Ferrari si è dimesso dal consiglio europeo della ricerca che lo aveva già “dimesso”

Redazione
08/04/2020

Lo scienziato italiano ha sfruttato la pandemia e la lotta al Covid 19 e l'euroscetticismo per accusare le istituzioni europee di indifferenza e invece è stato lui a sfruttarle per i suoi interessi.

Ferrari si è dimesso dal consiglio europeo della ricerca che lo aveva già “dimesso”

Lui dice di essersi dimesso a causa della delusione per il mancato coordinamento durante la crisi Covid, gli altri 19 dicono di aver chiesto loro le sue dimissioni perché non si stava occupando del consiglio a tempo pieno, che si dedicava ad avvitià commerciali, impegni negli Stati Uniti e non aveva interesse nel suo ruolo. Ci sono due versioni contrastanti sull’addio di Mauro Ferrari alla poltrona di presidente del Consiglio europeo per la ricerca, incarico che ricopriva da pochi mesi, dal primo gennaio 2020. E la prima, quella del professore, è stata addirittura pubblicata sul Financial times per poi essere sonoramente smentita.

LA VERSIONE DI FERRARI

Il 7 aprile Ferrari si è dimesso dalla carica di presidente della principale istituzione scientifica dell’Ue, incarico che aveva assunto il primo gennaio scorso. «Sono stato estremamente deluso dalla risposta europea al Covid-19» ha dichiarato al Financial Times online. «Ero arrivato alla guida dell’Erc come un fervente sostenitore dell’Ue» ma «la crisi del Covid-19 ha completamente cambiato la mia opinione anche se continuo a sostenere con entusiasmo l’idea della collaborazione internazionale». Ferrari, secondo quanto scrive il Ft, ha deciso di presentare le sue dimissioni alla presidente della Commissione Ue Ursula von der Leyen ieri pomeriggio dopo non essere riuscito a persuadere Bruxelles a mettere in piedi un programma scientifico su larga scale per combattere il coronavirus.
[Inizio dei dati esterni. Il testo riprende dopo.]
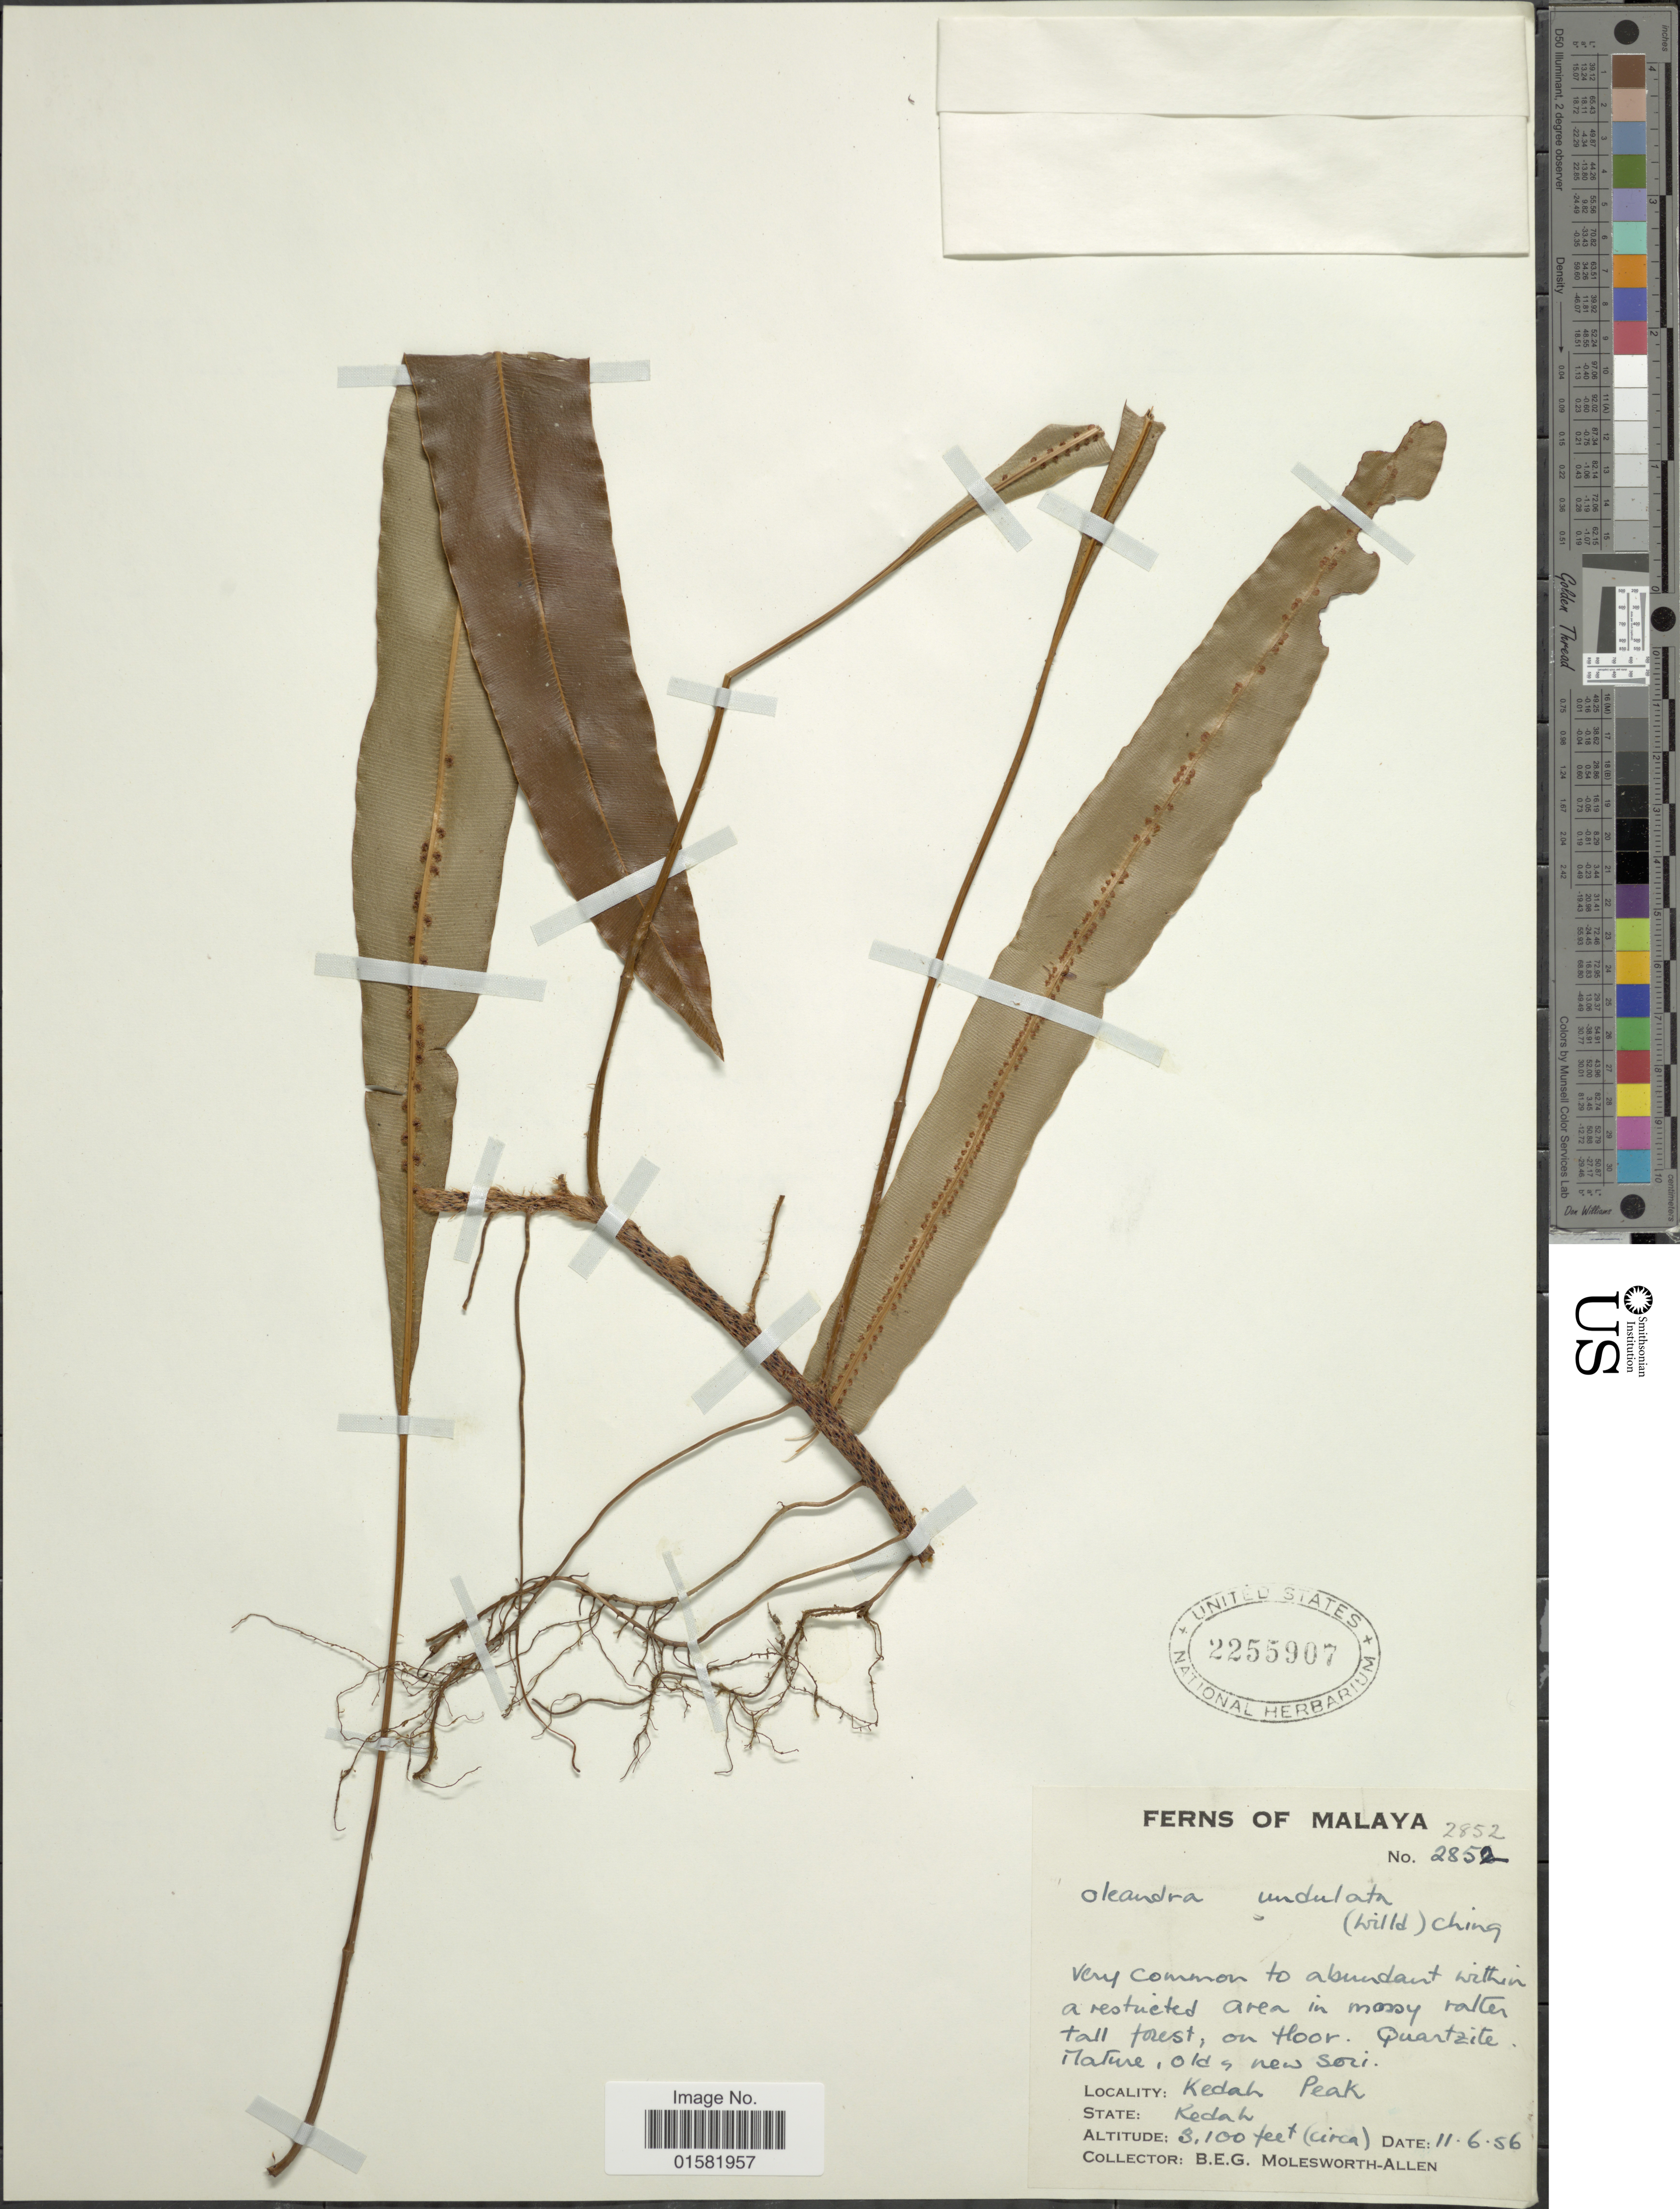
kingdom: Plantae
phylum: Tracheophyta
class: Polypodiopsida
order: Polypodiales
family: Oleandraceae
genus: Oleandra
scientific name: Oleandra undulata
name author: (Willd.) Ching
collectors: B. E. G. Molesworth-Allen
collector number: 2852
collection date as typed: Transcribed d/m/y: 11/6/56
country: Malaysia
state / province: Kedah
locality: Malaya, Kedah Peak, Kedah,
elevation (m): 945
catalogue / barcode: US 2255907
I QUATTRO MOTIVI PER LA RICHIESTA DI DIMISSIONI

In realtà il Consiglio scientifico del Cer gli aveva chiesto di dimettersi il 27 marzo e dopo l’intervento di Ferrari ha pubblicato una nota spiegando che quel giorno «tutti e 19 i membri attivi del Consiglio scientifico del CER hanno chiesto individualmente e all’unanimità che Mauro Ferrari si dimettesse dalla sua carica di Presidente» ed elancondo quattro motivi principali che potete leggere qui sotto:

  1. Durante i suoi tre mesi di mandato, il professor Ferrari ha mostrato una totale mancanza di apprezzamento per la ragion d’essere del CER a sostegno di un’eccellente scienza di frontiera, progettata e implementata dai migliori ricercatori in Europa. Sebbene abbia espresso il suo sostegno al riguardo nelle dichiarazioni pubbliche, le proposte che ha presentato al Consiglio scientifico non riflettono questa posizione. Non ha compreso il contesto del CER nell’ambito del programma di ricerca e innovazione dell’UE Orizzonte 2020.
  2. Dalla sua nomina, il professor Ferrari ha mostrato una mancanza di impegno con il CER, non riuscendo a partecipare a molti incontri importanti, trascorrendo molto tempo negli Stati Uniti e non riuscendo a difendere il programma e la missione del CER quando rappresentava il CER.
  3. Al contrario, il professor Ferrari ha intrapreso diverse iniziative personali all’interno della Commissione, senza consultare o attingere alla conoscenza collettiva del Consiglio scientifico, e usando invece la sua posizione per promuovere le proprie idee.
  4. Infine, il professor Ferrari è stato coinvolto in diverse imprese esterne, alcune accademiche e altre commerciali, che hanno impiegato molto tempo e sforzi e sono apparse in diverse occasioni per avere la precedenza sul suo impegno in ERC. Il carico di lavoro associato a queste attività si è rivelato incompatibile con il mandato del presidente del consiglio scientifico.

Così il professore ha sfruttato la pandemia e la lotta al Covid 19 e l’euroscetticismo per rivoltare la situazione e accusare le istituzioni europee di indifferenza e invece era stato lui a sfruttarle per i suoi interessi.